Darren’s Daily Dose of Weird News – September 15, 2010

Moms have said don’t run with a scissors or sharp objects.  Add a toothbrush to the list!  A 15-year-old girl showed up in the emergency department at an Auckland hospital after accidentally swallowing her 7-inch toothbrush.  The girl told doctors she felt fine, but could feel the toothbrush “churning around in her stomach”.  ***MARLAR: Apparently she was trying to get to where the bad breath starts.

It’s flu-shot season already, and for the first time health authorities are urging nearly everyone to get vaccinated, except those under 6 months of age. There is even a new high-dose version for people 65 or older.  ***MARLAR: You’ll want to stand in line early though, as each location will have a new ObamaCare death panel to determine whether your life is worth protecting.

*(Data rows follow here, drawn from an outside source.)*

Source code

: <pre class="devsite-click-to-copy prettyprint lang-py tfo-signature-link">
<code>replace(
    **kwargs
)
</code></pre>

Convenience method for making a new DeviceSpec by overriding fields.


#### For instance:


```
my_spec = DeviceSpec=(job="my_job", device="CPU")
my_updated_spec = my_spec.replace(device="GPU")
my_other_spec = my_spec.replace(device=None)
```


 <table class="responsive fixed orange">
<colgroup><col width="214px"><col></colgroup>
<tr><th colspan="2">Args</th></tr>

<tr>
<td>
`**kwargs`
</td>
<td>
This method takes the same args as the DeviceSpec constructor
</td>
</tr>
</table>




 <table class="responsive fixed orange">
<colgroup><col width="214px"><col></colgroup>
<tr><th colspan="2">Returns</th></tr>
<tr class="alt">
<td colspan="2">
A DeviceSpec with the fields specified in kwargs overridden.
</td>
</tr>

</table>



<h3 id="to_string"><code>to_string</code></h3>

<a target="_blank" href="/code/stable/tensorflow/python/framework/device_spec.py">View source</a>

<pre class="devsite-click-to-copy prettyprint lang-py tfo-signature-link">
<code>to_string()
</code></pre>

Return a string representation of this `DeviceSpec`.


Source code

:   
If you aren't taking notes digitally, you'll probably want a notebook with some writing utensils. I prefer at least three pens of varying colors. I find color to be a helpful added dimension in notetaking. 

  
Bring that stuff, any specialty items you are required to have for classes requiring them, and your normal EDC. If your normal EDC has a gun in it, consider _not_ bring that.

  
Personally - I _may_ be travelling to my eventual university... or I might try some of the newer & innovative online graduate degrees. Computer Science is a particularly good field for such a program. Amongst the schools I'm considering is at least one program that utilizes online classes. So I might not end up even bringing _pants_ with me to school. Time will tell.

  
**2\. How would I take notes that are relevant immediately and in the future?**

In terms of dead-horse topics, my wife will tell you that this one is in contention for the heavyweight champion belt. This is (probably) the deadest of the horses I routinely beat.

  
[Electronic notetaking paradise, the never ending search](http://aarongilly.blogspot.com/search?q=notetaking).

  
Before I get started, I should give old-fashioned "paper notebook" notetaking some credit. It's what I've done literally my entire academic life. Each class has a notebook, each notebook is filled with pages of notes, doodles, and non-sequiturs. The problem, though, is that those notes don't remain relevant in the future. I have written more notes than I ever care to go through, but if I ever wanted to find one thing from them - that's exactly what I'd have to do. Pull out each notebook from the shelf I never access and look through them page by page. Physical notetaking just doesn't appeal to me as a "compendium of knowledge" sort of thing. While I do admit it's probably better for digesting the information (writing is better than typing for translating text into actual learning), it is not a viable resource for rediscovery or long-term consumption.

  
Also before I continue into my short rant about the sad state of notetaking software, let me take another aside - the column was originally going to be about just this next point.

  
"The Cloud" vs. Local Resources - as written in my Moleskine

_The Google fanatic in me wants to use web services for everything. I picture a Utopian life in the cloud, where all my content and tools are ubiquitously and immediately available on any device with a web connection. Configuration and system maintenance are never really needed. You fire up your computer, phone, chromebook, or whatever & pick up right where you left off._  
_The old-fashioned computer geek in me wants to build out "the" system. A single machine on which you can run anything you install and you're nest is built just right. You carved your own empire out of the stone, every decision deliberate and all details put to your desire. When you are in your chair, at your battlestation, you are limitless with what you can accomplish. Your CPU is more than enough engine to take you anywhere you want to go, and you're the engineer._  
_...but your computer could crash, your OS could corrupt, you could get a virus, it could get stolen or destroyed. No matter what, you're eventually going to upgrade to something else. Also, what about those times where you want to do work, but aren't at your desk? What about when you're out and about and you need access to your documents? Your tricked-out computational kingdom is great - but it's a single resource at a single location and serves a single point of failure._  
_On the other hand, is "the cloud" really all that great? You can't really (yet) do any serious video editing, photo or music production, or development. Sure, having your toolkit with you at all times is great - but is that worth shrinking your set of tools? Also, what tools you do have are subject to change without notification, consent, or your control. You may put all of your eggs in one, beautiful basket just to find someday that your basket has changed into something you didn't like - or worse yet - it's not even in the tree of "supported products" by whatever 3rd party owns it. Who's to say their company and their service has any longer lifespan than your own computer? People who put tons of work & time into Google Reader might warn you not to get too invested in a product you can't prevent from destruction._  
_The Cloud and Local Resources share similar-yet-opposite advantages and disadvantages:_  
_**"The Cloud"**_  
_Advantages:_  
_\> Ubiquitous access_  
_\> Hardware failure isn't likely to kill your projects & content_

Starbucks is debuting its latest caffeinated concoction — flavored instant coffee.   It’s adding four new, slightly sweetened varieties of its successful Via instant brew. The flavors — mocha, vanilla, caramel and cinnamon — will be sold in Starbucks stores this fall, though no date has been announced. The single-serve packets will be added to grocery store shelves early next year.  ***MARLAR: It’s intended to help cover up the taste of bile when you realize how much you’re spending on instant coffee.

Two Dallas City Council members have proposed charging a $25 fee next year to anyone who wants to have a garage sale in city limits.  City managers have floated the idea of charging $5, as a way to help balance next year’s tough budget.  The council members decided to up the ante and think they could generate some $500,000.  ***MARLAR: How about they just hire someone for $50,000 and have them buy stuff at garage sales to sell on eBay?

The wackiest practical joke to hit England in years is called “spudding,” filling the entire interior of someone’s car with mashed potatoes and gravy. Teens often spend an entire day at a “spud party” cooking the gooey stuff. They gather it in huge vats, then dump it into a friend’s car, all the way up to the roof, in the dead of night.  ***MARLAR: This is particularly cruel if the victim is on a low-carb diet.

Researchers at Northwestern University in Chicago discovered that the human nose can sniff out danger. Volunteers smelled two very similar grassy scents and couldn’t tell them apart. They were then given an electric shock when they were exposed to one of the scents. Afterward, they were able to tell them apart. Scientists said it shows that sense of smell has a survival mechanism.  ***MARLAR: The test subjects now have a better sense of smell, but have developed an irrational fear of grass.